* ACTIVITY *
Type out each entry exactly as it appears, but keep every image out.

* RAW DATA *
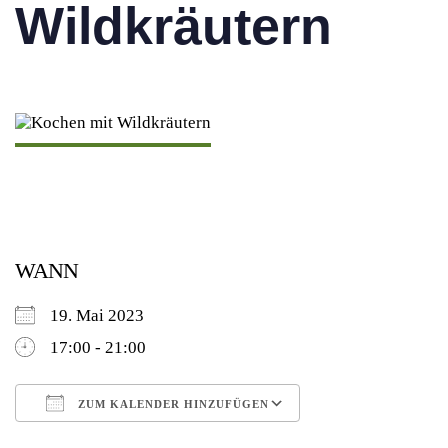
Wildkräutern
WANN
19. Mai 2023
17:00 - 21:00
ZUM KALENDER HINZUFÜGEN
ICS herunterladen
Google Kalender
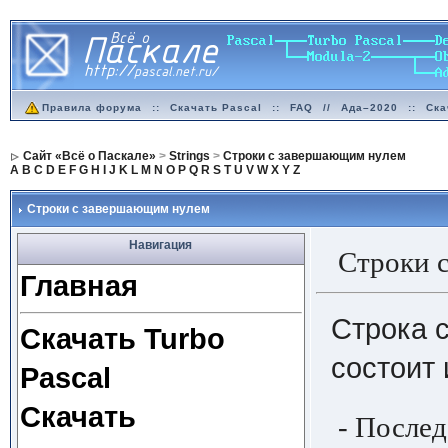
Правила форума
::
Скачать Pascal
::
FAQ
//
Ада–2020
::
Ска
Сайт «Всё о Паскале»
>
Strings
>
Строки с завершающим нулем
A
B
C
D
E
F
G
H
I
J
K
L
M
N
O
P
Q
R
S
T
U
V
W
X
Y
Z
Строки с завершающим нулем
Навигация
Строки 
Главная
Строка 
Скачать Turbo
состоит 
Pascal
Скачать
- Послед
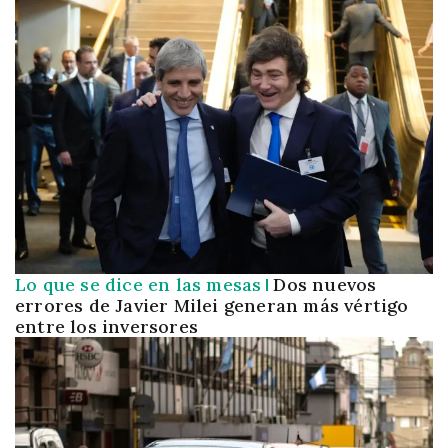
Lo que se dice en las mesas
Dos nuevos
errores de Javier Milei generan más vértigo
entre los inversores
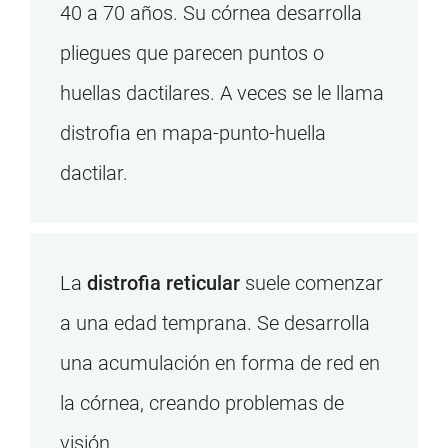
40 a 70 años. Su córnea desarrolla
pliegues que parecen puntos o
huellas dactilares. A veces se le llama
distrofia en mapa-punto-huella
dactilar.
La
distrofia reticular
suele comenzar
a una edad temprana. Se desarrolla
una acumulación en forma de red en
la córnea, creando problemas de
visión.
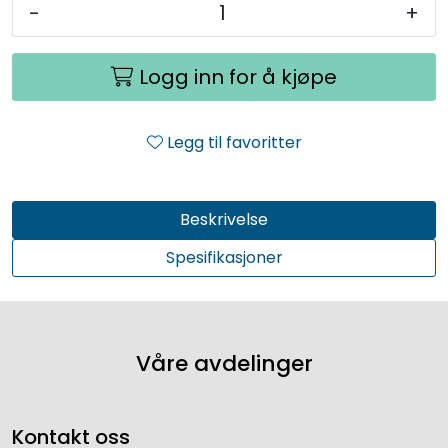
-
+
Logg inn for å kjøpe
Legg til favoritter
Beskrivelse
Spesifikasjoner
Våre avdelinger
Kontakt oss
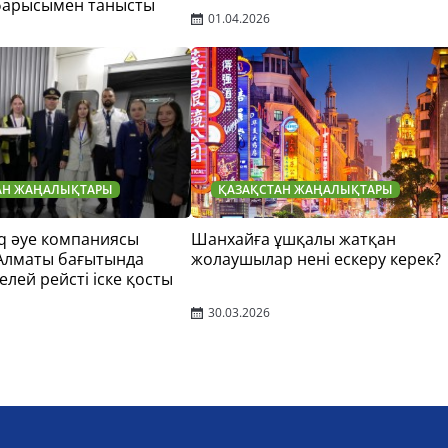
барысымен танысты
01.04.2026
АН ЖАҢАЛЫҚТАРЫ
ҚАЗАҚСТАН ЖАҢАЛЫҚТАРЫ
q әуе компаниясы
Шанхайға ұшқалы жатқан
 Алматы бағытында
жолаушылар нені ескеру керек?
елей рейсті іске қосты
30.03.2026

* YOUR RESPONSE *
Wildkräutern
WANN
19. Mai 2023
17:00 - 21:00
ZUM KALENDER HINZUFÜGEN
ICS herunterladen
Google Kalender
Правила форума
::
Скачать Pascal
::
FAQ
//
Ада–2020
::
Ска
Сайт «Всё о Паскале»
>
Strings
>
Строки с завершающим нулем
A
B
C
D
E
F
G
H
I
J
K
L
M
N
O
P
Q
R
S
T
U
V
W
X
Y
Z
Строки с завершающим нулем
Навигация
Строки 
Главная
Строка 
Скачать Turbo
состоит 
Pascal
Скачать
- Послед
Lo que se dice en las mesas
Dos nuevos
errores de Javier Milei generan más vértigo
entre los inversores
40 a 70 años. Su córnea desarrolla
pliegues que parecen puntos o
huellas dactilares. A veces se le llama
distrofia en mapa-punto-huella
dactilar.
La
distrofia reticular
suele comenzar
a una edad temprana. Se desarrolla
una acumulación en forma de red en
la córnea, creando problemas de
visión.
-
+
Logg inn for å kjøpe
Legg til favoritter
Beskrivelse
Spesifikasjoner
Våre avdelinger
Kontakt oss
барысымен танысты
01.04.2026
АН ЖАҢАЛЫҚТАРЫ
ҚАЗАҚСТАН ЖАҢАЛЫҚТАРЫ
q әуе компаниясы
Шанхайға ұшқалы жатқан
 Алматы бағытында
жолаушылар нені ескеру керек?
елей рейсті іске қосты
30.03.2026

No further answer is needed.